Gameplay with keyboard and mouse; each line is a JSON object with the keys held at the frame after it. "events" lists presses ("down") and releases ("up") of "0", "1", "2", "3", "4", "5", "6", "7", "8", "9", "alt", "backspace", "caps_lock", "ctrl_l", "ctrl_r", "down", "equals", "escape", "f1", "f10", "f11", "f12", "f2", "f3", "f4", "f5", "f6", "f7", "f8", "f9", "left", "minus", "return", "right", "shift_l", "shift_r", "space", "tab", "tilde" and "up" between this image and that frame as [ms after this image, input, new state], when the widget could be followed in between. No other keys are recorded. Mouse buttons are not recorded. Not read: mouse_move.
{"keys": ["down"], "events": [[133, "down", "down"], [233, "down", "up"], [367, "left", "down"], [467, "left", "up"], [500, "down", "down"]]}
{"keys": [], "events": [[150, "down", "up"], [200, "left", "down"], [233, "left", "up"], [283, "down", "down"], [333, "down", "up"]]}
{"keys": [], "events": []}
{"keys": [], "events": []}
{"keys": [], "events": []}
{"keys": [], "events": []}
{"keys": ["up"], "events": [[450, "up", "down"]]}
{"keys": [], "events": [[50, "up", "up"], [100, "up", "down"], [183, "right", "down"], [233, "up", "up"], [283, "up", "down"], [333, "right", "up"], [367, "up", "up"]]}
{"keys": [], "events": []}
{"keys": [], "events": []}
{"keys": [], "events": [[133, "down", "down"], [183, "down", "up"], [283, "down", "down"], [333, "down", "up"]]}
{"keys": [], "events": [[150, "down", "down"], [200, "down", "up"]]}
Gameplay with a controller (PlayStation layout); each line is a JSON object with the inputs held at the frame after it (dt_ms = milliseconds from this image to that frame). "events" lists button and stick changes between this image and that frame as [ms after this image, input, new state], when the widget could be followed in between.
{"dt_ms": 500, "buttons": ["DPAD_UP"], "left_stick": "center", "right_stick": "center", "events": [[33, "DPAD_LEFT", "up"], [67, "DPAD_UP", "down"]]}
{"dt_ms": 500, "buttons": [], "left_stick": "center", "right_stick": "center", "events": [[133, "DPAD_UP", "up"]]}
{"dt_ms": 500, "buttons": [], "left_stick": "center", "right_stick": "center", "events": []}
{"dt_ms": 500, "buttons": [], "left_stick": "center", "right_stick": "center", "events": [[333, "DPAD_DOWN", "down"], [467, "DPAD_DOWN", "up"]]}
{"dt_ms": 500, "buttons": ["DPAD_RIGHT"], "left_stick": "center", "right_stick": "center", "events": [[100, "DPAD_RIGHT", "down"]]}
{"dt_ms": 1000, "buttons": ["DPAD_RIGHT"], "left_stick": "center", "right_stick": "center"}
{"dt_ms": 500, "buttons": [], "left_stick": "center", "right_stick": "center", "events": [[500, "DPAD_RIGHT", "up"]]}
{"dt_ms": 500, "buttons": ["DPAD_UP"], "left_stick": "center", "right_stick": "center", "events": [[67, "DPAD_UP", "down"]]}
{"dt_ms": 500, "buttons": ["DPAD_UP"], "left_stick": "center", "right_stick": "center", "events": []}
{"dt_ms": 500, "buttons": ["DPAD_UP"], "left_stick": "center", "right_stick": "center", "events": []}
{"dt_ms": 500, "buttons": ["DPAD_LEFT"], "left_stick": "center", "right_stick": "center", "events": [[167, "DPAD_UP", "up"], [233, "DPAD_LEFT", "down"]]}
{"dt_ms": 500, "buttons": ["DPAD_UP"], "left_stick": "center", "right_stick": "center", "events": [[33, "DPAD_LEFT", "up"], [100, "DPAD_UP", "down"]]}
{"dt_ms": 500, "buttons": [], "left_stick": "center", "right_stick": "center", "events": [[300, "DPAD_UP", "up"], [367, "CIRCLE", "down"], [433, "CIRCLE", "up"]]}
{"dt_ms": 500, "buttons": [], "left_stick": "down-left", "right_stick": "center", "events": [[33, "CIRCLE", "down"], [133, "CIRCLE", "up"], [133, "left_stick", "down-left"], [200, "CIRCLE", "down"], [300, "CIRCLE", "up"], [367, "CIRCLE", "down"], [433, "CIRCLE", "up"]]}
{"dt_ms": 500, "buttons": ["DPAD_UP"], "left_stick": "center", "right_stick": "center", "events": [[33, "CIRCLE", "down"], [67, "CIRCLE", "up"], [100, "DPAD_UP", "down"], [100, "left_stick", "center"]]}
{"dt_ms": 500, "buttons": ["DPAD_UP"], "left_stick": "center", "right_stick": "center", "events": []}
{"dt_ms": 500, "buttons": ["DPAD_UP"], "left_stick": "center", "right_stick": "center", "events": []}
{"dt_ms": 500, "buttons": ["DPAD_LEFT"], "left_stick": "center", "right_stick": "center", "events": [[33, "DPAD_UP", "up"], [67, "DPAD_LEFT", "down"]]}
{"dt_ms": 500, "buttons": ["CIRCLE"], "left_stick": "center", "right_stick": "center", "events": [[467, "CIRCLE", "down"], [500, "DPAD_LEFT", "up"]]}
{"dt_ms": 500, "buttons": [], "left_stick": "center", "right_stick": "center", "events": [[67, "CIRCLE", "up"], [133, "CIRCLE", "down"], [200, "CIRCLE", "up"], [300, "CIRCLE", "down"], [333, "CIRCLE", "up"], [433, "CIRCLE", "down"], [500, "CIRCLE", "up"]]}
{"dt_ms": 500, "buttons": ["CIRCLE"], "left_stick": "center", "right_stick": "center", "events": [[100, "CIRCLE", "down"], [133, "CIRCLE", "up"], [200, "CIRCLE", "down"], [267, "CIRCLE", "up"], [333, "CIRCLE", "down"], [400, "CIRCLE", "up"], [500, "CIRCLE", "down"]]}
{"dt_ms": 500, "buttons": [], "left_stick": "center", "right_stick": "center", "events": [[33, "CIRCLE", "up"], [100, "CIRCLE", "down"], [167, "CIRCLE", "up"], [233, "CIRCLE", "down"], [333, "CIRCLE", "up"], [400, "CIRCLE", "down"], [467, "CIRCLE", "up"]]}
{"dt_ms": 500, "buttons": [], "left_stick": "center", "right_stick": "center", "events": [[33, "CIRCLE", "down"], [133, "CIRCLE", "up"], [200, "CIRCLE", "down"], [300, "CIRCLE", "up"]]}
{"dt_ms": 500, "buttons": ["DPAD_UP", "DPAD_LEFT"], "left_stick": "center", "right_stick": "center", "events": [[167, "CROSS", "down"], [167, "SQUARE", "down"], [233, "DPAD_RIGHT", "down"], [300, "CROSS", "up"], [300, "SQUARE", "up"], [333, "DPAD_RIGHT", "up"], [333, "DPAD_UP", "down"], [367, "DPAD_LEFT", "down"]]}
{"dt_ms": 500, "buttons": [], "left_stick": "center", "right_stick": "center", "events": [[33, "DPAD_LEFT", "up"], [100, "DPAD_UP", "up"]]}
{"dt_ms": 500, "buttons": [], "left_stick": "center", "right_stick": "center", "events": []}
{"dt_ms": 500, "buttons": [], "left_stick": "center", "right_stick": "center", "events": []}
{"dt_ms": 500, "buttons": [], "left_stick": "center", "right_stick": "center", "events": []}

════════════════

Exercise objective: How many lines in the entries include "with"? Only the number is wanted.

Response box: 2